Tally how many lines in the data below include "labels", then please reply with only that figure.
:::
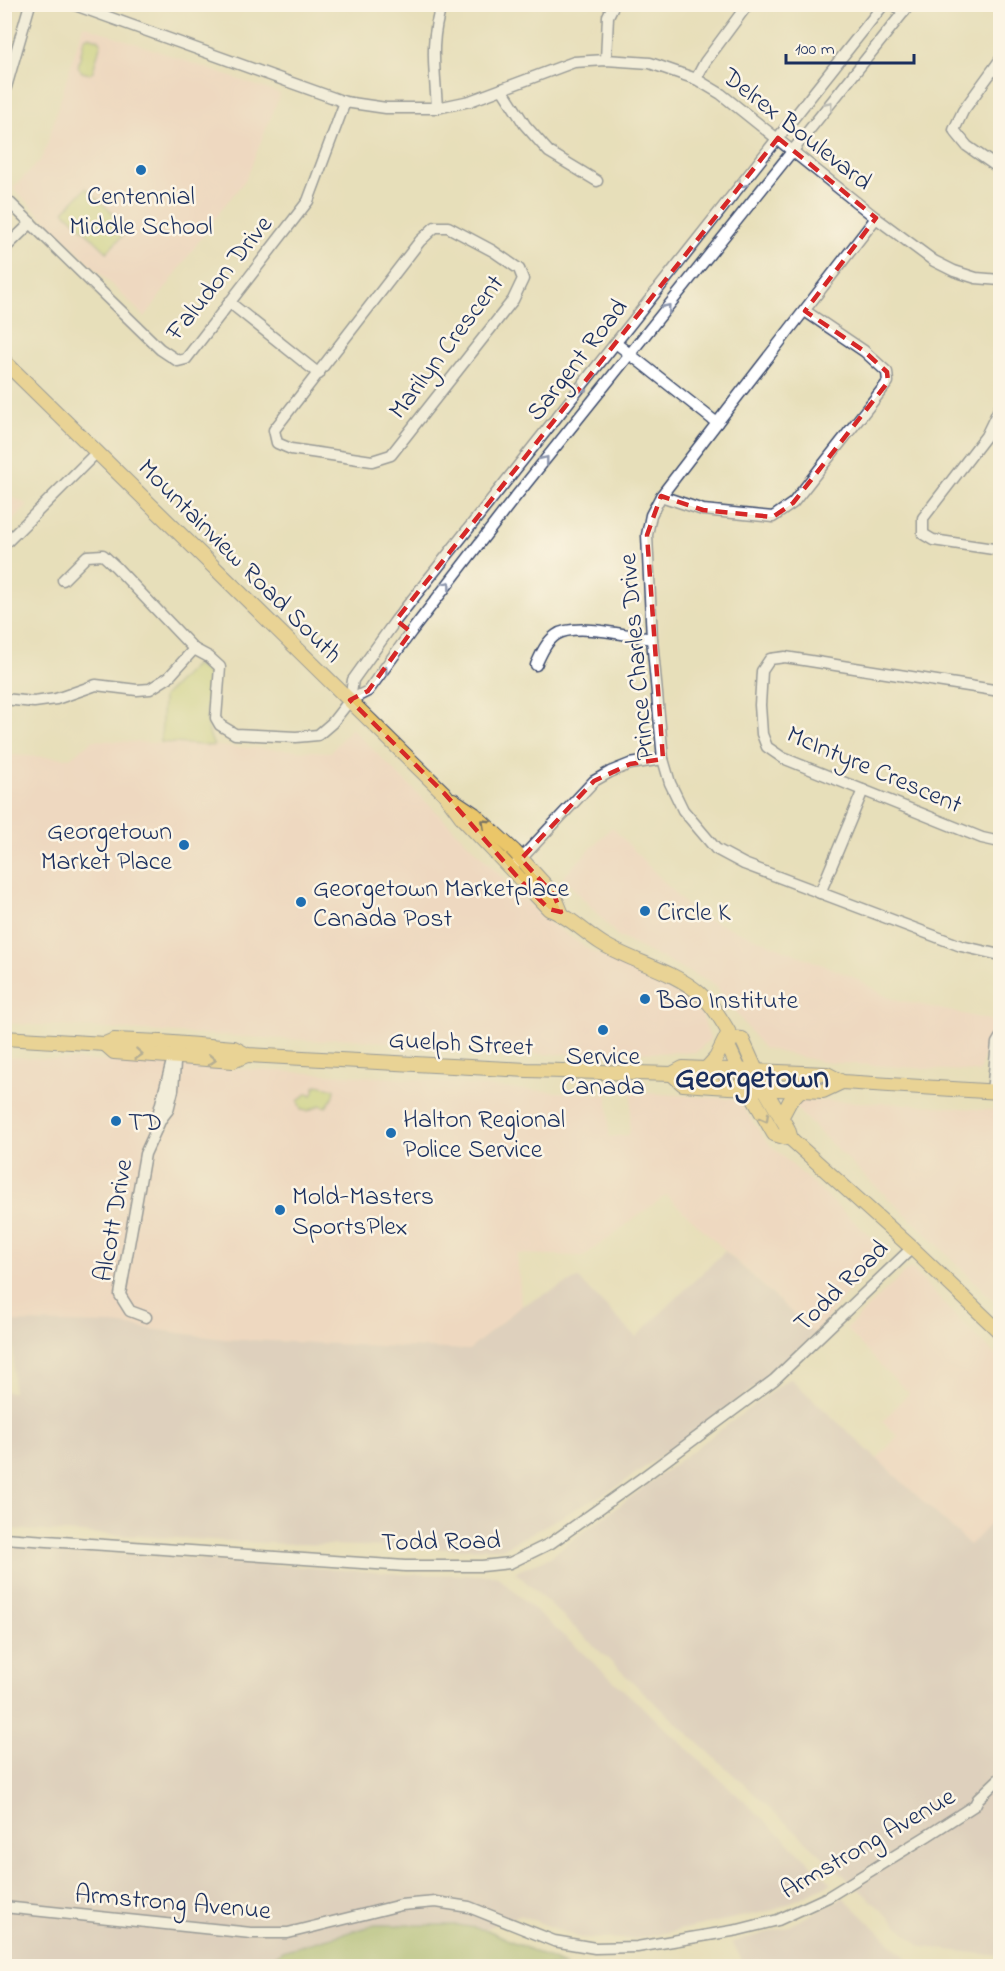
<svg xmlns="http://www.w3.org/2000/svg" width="1005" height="1971" viewBox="0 0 1005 1971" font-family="'Indie Flower',sans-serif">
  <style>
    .built { fill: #f7d1c8 }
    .industrial { fill: #d2bfc0 }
    .green { fill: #c4d376; stroke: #70816a; stroke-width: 1.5 }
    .forest { fill: #9bb567; stroke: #5b7262; stroke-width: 1.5 }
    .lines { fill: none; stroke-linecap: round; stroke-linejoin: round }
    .minor-casing { stroke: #3a496c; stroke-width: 13 }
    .major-casing { stroke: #3a496c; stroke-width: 16 }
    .minor { stroke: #fff; stroke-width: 10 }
    .major { stroke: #ebc669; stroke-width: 14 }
    .oneway { stroke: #8d97ae }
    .oneway2 { stroke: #797363 }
    .marked { fill: none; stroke: #d62828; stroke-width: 4.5; stroke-dasharray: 12 8; stroke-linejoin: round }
    .poi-dot { fill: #1f6fb2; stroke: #fcf5e5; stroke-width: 2 }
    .labels { text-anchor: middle; stroke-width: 5; stroke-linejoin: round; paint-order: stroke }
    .street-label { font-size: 26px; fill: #1b2f5e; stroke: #fcf5e5 }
    .poi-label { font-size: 26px; fill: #1b2f5e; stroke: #fcf5e5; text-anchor: start }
    .district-label { font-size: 32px; font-weight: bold; fill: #1b2f5e; stroke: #fcf5e5 }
  </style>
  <rect width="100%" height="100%" fill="#fcf5e5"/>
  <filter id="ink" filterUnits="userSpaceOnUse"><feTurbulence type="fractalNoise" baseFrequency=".0167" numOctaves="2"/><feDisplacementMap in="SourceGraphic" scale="12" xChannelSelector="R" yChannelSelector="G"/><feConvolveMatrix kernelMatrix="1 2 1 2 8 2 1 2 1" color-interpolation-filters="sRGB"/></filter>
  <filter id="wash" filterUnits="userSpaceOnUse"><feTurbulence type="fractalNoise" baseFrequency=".008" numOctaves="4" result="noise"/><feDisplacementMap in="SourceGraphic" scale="24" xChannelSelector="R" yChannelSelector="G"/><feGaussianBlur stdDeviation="1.35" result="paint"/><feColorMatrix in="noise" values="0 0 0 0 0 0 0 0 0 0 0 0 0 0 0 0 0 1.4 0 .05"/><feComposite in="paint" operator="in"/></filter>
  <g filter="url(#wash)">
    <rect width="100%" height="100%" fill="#e7dfba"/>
    <g class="built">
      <polygon points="83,25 280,94 246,179 224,206 145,317 13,188 40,161 46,148"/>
      <polygon points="5,494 28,505 5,529"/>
      <polygon points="351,728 545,919 589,950 656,979 701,1012 710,1039 696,1052 537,1054 423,1047 390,1042 335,1038 323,1041 5,1023 4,755 70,758 93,740 331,752"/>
      <polygon points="612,827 694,914 851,976 889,998 995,1021 979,1072 823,1062 763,1048 714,984 619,937 563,877"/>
      <polygon points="5,1057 158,1064 429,1080 509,1089 608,1095 609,1137 629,1135 632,1092 732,1099 741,1104 766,1141 883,1248 815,1334 666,1195 584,1256 517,1254 521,1306 469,1350 224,1339 114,1324 5,1322"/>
      <polygon points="803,1100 908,1104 1000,1111 1000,1307 920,1227 858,1170 796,1109 798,1104"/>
      <polygon points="912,1269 945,1305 1000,1360 1000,1513 971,1546 877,1459 898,1436 882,1422 909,1393 884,1369 846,1329 907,1270"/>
    </g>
    <g class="industrial">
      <polygon points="725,1251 815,1334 772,1375 620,1485 504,1548 451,1549 266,1543 5,1529 4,1391 13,1392 14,1322 114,1324 224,1339 469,1350 521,1306 578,1278 636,1337"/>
      <polygon points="790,1378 970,1545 1000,1513 1000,1956 922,1947 669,1716 515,1572 550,1557"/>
      <polygon points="4,1545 402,1574 496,1575 648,1712 832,1883 774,1910 636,1939 580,1938 520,1915 483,1929 458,1925 282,1951 263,1966 5,1966"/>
      <polygon points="843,1897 915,1966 745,1966 732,1942 788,1927"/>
    </g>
    <g class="green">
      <polygon points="89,36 98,39 101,43 93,71 90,74 82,72 78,67 84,39"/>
      <polygon points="86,188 129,229 107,252 64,211"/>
      <path d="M195,665L205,671L211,680C207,707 202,721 214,746L161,742L163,697Z"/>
      <path d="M318,1085L335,1089C335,1096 331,1101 326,1107L320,1105L308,1111L301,1110L298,1101L308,1093L312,1095L314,1092V1087Z"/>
    </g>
    <polygon class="forest" points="375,1925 458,1925 487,1930 566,1966 263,1966 282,1951"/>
  </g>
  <g filter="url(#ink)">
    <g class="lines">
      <defs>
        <g id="minor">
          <polyline points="72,4 345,102 386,108 437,108 470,101 574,62 606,60 650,63 696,79 721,94 876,218 934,261 954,271 976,278 1000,280"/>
          <polyline points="893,4 904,12"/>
          <polyline points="606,60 608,16 614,4"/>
          <polyline points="1000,60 963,111 954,130 967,146 1000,169"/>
          <polyline points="696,79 705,62 748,4"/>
          <polyline points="502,89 525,125 549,152 597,181"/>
          <polyline points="4,94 30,4"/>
          <path d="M437,108C435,71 429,41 442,4"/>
          <polyline points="4,197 160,349 178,361 186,359 308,201 345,102"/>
          <polyline points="876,218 717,423 661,496 651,515 647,535 652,639 663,759 670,783 683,810 716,849 744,864 961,946 1000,955"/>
          <polygon points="435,227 448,227 493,251 519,269 523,279 513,300 391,455 372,461 291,449 277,443 274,430 420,241"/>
          <polyline points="4,249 31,223"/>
          <polyline points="229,302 319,374"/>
          <polyline points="617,344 717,423"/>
          <polyline points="1000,407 986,436 923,518 923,534 933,540 1000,550"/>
          <polyline points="661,496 703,510 773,517 793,503 888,382 887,372 864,351 805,311"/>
          <polyline points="4,545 97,452"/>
          <polyline points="63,580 87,556 103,555 116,567 194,649 209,657 220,667 216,718 220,725 235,734 296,737 318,735 332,723 350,700 368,691 411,632 509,505 910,4"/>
          <path d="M536,665C541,654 546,642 556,635C574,622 630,636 652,639"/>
          <polyline points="1000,691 785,657 770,659 762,671 760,705 762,734 767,747 783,758 982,838 1000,842"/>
          <polyline points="4,699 34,702 56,699 96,685 137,690 150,689 169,677 194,649"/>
          <polyline points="350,700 353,680 396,620 884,4"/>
          <polyline points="517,863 594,781 610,772 630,764 663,759"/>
          <polyline points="820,893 863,790"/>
          <polyline points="992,1092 997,1043 1000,1038"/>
          <polyline points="161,1119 159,1111 171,1065"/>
          <polyline points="146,1317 130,1311 120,1295 145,1154 161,1119 168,1110 173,1090 176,1050"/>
          <polyline points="4,1538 405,1566 482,1566 510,1563 551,1543 642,1478 774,1380 912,1248"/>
          <polyline points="4,1907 251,1933 288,1933 401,1905 436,1902 469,1907 554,1941 595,1948 637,1947 738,1930 778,1920 828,1897 927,1836 975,1805 978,1799 1000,1778"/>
        </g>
        <g id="major">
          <path d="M4,361L444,793L464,820L549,909C568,915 585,933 603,944C633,962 672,970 699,993C713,1005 723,1022 732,1038L742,1039L764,1088L788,1129L791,1139"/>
          <polyline points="453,800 474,814 514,851 554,895 561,912"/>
          <polyline points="4,1038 105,1044 114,1040 161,1042 234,1048 247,1055 527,1070 672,1074 683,1068 827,1074 842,1082 1000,1092"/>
          <polyline points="732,1038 728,1046 747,1087 774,1134 791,1139 912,1248 1000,1332"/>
          <polyline points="105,1044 114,1052 233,1061 247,1055"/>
          <polyline points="706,1069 716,1058 728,1034"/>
          <polyline points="672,1074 683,1084 729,1087 823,1091 842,1082"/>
          <polyline points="781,1118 790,1101 801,1089"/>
        </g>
      </defs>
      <use href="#minor" class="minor-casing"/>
      <use href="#major" class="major-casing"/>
      <use href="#minor" class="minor"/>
      <use href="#major" class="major"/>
    </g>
    <defs><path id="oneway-chevron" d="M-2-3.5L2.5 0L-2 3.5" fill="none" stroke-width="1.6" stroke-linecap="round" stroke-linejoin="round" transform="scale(1.5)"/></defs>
    <g class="oneway">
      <use href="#oneway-chevron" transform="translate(829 105) rotate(-51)"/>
      <use href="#oneway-chevron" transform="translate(742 184) rotate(128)"/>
      <use href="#oneway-chevron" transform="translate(667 308) rotate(-51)"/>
      <use href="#oneway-chevron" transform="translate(581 389) rotate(129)"/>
      <use href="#oneway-chevron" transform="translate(545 460) rotate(-51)"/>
      <use href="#oneway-chevron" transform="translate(447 585) rotate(-52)"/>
      <use href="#oneway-chevron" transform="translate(384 670) rotate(-54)"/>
    </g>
    <g class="oneway2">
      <use href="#oneway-chevron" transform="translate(485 823) rotate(-137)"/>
      <use href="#oneway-chevron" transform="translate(139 1054) rotate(4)"/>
      <use href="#oneway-chevron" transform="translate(212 1060) rotate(3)"/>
      <use href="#oneway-chevron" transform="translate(765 1118) rotate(61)"/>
    </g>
  </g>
  <path d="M0 0H1005V1971H0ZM778,138L876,218L805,311L864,351L887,372L888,382L793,503L773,517L703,510L661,496L647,535L663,759L630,764L594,781L521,859L554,895L561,912L549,909L520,880L444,793L350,700L368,691L411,632L396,620Z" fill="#e7dfba" fill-opacity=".55" fill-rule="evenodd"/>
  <path class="marked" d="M778,138L876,218L805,311L864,351L887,372L888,382L793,503L773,517L703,510L661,496L647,535L663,759L630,764L594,781L521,859L554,895L561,912L549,909L520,880L444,793L350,700L368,691L411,632L396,620Z"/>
  <g class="poi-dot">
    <circle cx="141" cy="170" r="6"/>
    <circle cx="184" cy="845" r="6"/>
    <circle cx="301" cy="902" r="6"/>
    <circle cx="645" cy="911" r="6"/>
    <circle cx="645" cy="999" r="6"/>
    <circle cx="603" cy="1030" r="6"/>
    <circle cx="116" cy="1121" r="6"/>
    <circle cx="391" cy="1133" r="6"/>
    <circle cx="280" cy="1210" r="6"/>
  </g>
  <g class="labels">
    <g class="street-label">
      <text transform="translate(798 128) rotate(38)" y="9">Delrex Boulevard</text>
      <text transform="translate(218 277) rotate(-51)" y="9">Faludon Drive</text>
      <text transform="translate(445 346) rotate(-53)" y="9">Marilyn Crescent</text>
      <text transform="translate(576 359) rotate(-52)" y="9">Sargent Road</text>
      <text transform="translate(241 560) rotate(45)" y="9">Mountainview Road South</text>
      <text transform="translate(635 657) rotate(-95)" y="9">Prince Charles Drive</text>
      <text transform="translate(875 768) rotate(23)" y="9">McIntyre Crescent</text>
      <text transform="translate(461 1042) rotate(3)" y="9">Guelph Street</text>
      <text transform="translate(112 1220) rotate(-80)" y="9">Alcott Drive</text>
      <text transform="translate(840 1285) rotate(-44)" y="9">Todd Road</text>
      <text transform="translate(441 1540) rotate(-1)" y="9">Todd Road</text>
      <text transform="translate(867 1842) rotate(-30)" y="9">Armstrong Avenue</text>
      <text transform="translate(173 1901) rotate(5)" y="9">Armstrong Avenue</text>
    </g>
    <g class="poi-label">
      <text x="141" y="204" text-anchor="middle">Centennial<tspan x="141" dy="30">Middle School</tspan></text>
      <text x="172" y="839" text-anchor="end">Georgetown<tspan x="172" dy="30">Market Place</tspan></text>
      <text x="313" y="896">Georgetown Marketplace<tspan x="313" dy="30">Canada Post</tspan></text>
      <text x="657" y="920">Circle K</text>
      <text x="657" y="1008">Bao Institute</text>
      <text x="603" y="1064" text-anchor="middle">Service<tspan x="603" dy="30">Canada</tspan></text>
      <text x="403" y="1127">Halton Regional<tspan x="403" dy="30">Police Service</tspan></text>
      <text x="128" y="1130">TD</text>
      <text x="292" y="1204">Mold-Masters<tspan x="292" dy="30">SportsPlex</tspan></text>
    </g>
    <g class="district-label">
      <text x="752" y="1087">Georgetown</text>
    </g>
  </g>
  <rect width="1005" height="1971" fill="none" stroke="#fcf5e5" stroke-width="24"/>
  <path d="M786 54v9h128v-9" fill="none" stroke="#1b2f5e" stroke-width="3"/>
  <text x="795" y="54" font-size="18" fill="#1b2f5e" stroke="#fcf5e5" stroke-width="4.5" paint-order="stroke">100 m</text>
</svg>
:::
**Solution**
2